The yen slipped into the 146 zone against the U.S. dollar on Wednesday morning, a level unseen in 24 years and weaker than it was when Japan intervened in the currency market last month.

Japanese finance authorities stepped into the market on Sept. 22 to support the yen after it depreciated to 145.90. It was their first yen-buying, dollar-selling intervention since 1998.

The yen broke through the 146 barrier shortly after the dollar fetched 145.87-92 yen at 9 a.m., compared with 145.81-91 yen in New York and 145.63-64 yen in Tokyo at 5 p.m. Tuesday.

The euro was quoted at $0.9698-9702 and 141.46-57 yen against $0.9701-9711 and 141.54-64 yen in New York and $0.9697-9699 and 141.22-26 yen in Tokyo late Tuesday afternoon.

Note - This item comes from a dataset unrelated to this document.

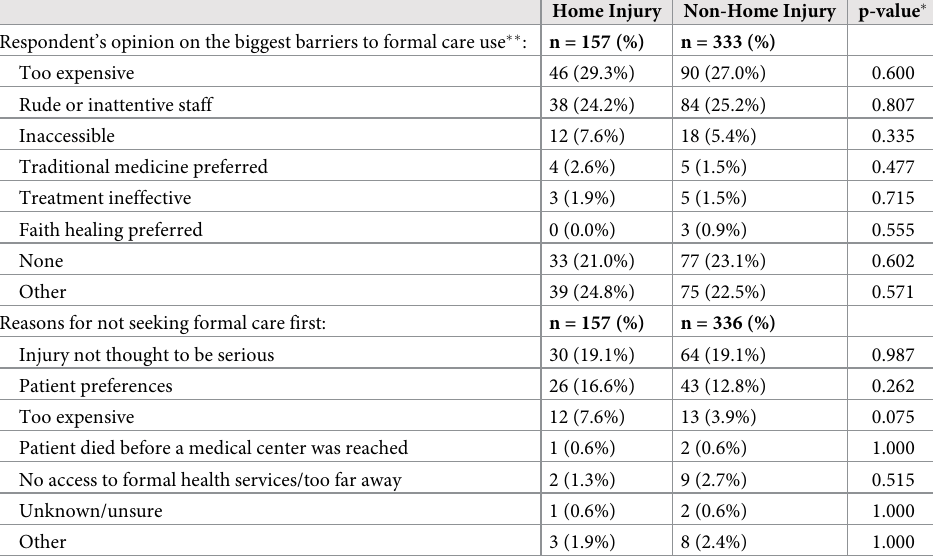
Table 4. Barriers to formal care utilization amongst home injured in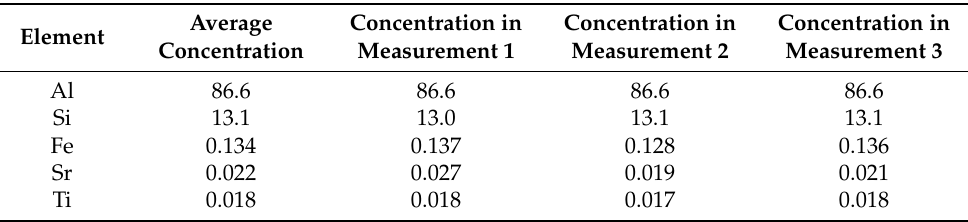
Table 1. Composition of a material jetted AlSi12(a) sample as determined by optical emission spectroscopy. All values in %.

Tokyo stocks opened slightly lower as investors sat on the sidelines ahead of U.S. inflation data to be released later this week which could increase the likelihood of further aggressive interest rate hikes by the Federal Reserve, brokers said.

In the first 15 minutes of trading, the 225-issue Nikkei Stock Average fell 43.95 points, or 0.17 percent, from Tuesday to 26,357.30. The broader Topix index was down 2.22 points, or 0.12 percent, at 1,869.02.

On the top-tier Prime Market, decliners were led by mining, marine transportation, and oil and coal product issues.